More from Bhikkhu Bodhi’s essay, Spiritual Friendship:

The relationship between student and teacher provides an ideal field for both to work at tackling the importunate demands of the ego. …

One quality that the Buddha considered essential in a qualified student is called (in Pali) suvaco, which means being “easy to speak to.” A student who is “easy to speak to” is ready to listen to his or her teacher and to accept the teacher’s advice without resentment, without vindictiveness, without arguing back, without complaints. Spiritual growth in the Dharma is a process of abandoning one’s faults and replacing them with the opposing virtues. Yet too often we are blind to our own faults, unable or unwilling to see them.

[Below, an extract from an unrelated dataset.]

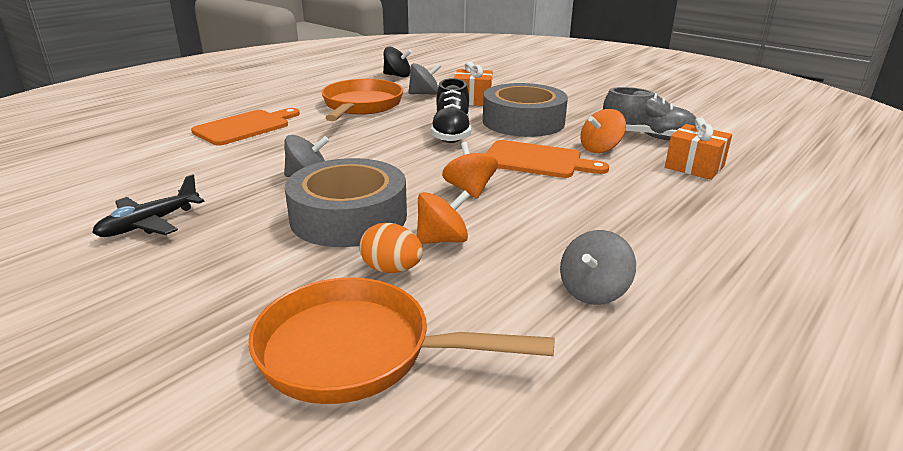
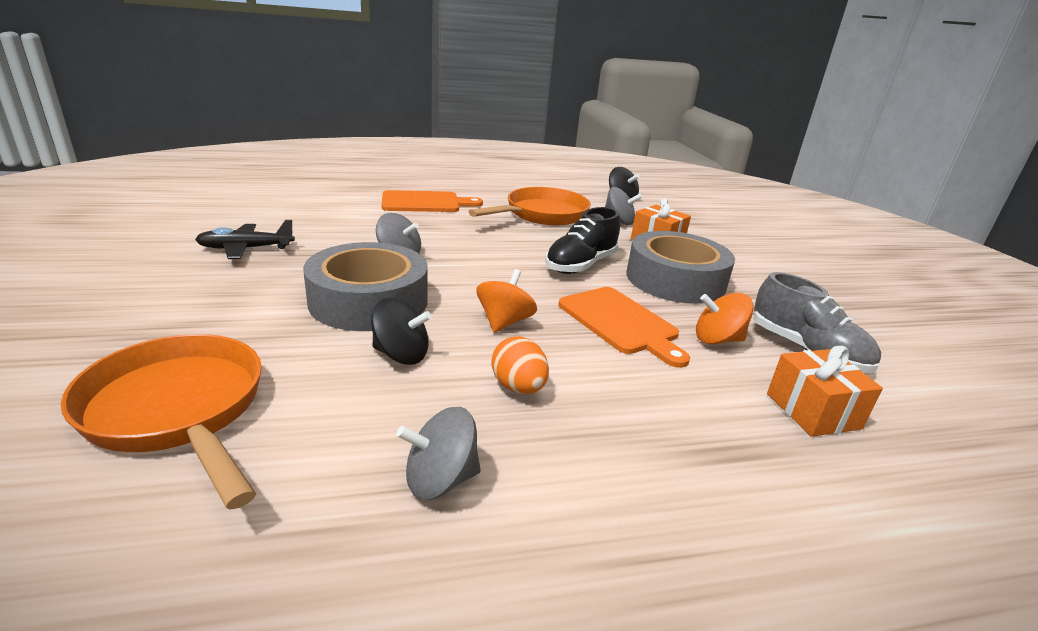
camera: 35 degrees right, 0 degrees up
orange egg [359,223,423,273] -> orange egg moved to [491,336,549,394]
orange spinning top [417,190,470,244] -> black spinning top [371,298,431,365]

A skilful teacher is like a mirror: he shows us our faults clearly, insistently, without deception, reminding us of the faults we continually strive to hide from ourselves. For it is only when we are willing to see our faults that we can correct them. If we go on denying these faults, insisting that we are perfect, then we will continue to wallow in them, like a buffalo in the mud. But when we open up to the teacher and show a willingness to see our own faults, to subdue our self-will, we then take the first major step in the direction of correcting them.

(full essay here – http://www.bps.lk/olib/nl/nl057.pdf#nameddest=a)

This point has significant value for us as students of the Buddha’s path today. How can we progress if we can’t see that there are attitudes we carry and things we do that are obstructing our freedom? No one likes to be criticized, but this impasse makes it hard for us to shed unwholesome habits of body and mind. The quality of being “easy to speak to” (sometimes translated as “easy to admonish”) can be developed. We can notice our defensiveness, step back a bit and humbly invite in any available learning.

If we have a teacher or spiritual friends, we may have to tell them specifically that we would welcome their reflections if they see or hear us doing things that seem unwholesome. Our culture doesn’t support this type of relationship, but a special invitation can bring results. Sometimes we see others harming themselves (impatience, agitation, laziness, arrogance, unworthiness, to name a few possibilities) and it’s too difficult to say anything. They may not want to have it brought to their attention.

One way forward is to initiate a discussion with a spiritual friend by asking, “What do you consider your biggest obstacle to inner freedom?”, and then listening carefully and patiently to what is said in response. Whether we recognize the truth of their perceptions or not, we can examine any available evidence – actions or words that reflect the obstruction (or not).

It’s important for this to be a two-way conversation. We can say out loud what we consider our greatest obstacle and ask our spiritual friend if their perception matches our own. By opening this door to self-awareness, we take a big step towards freedom.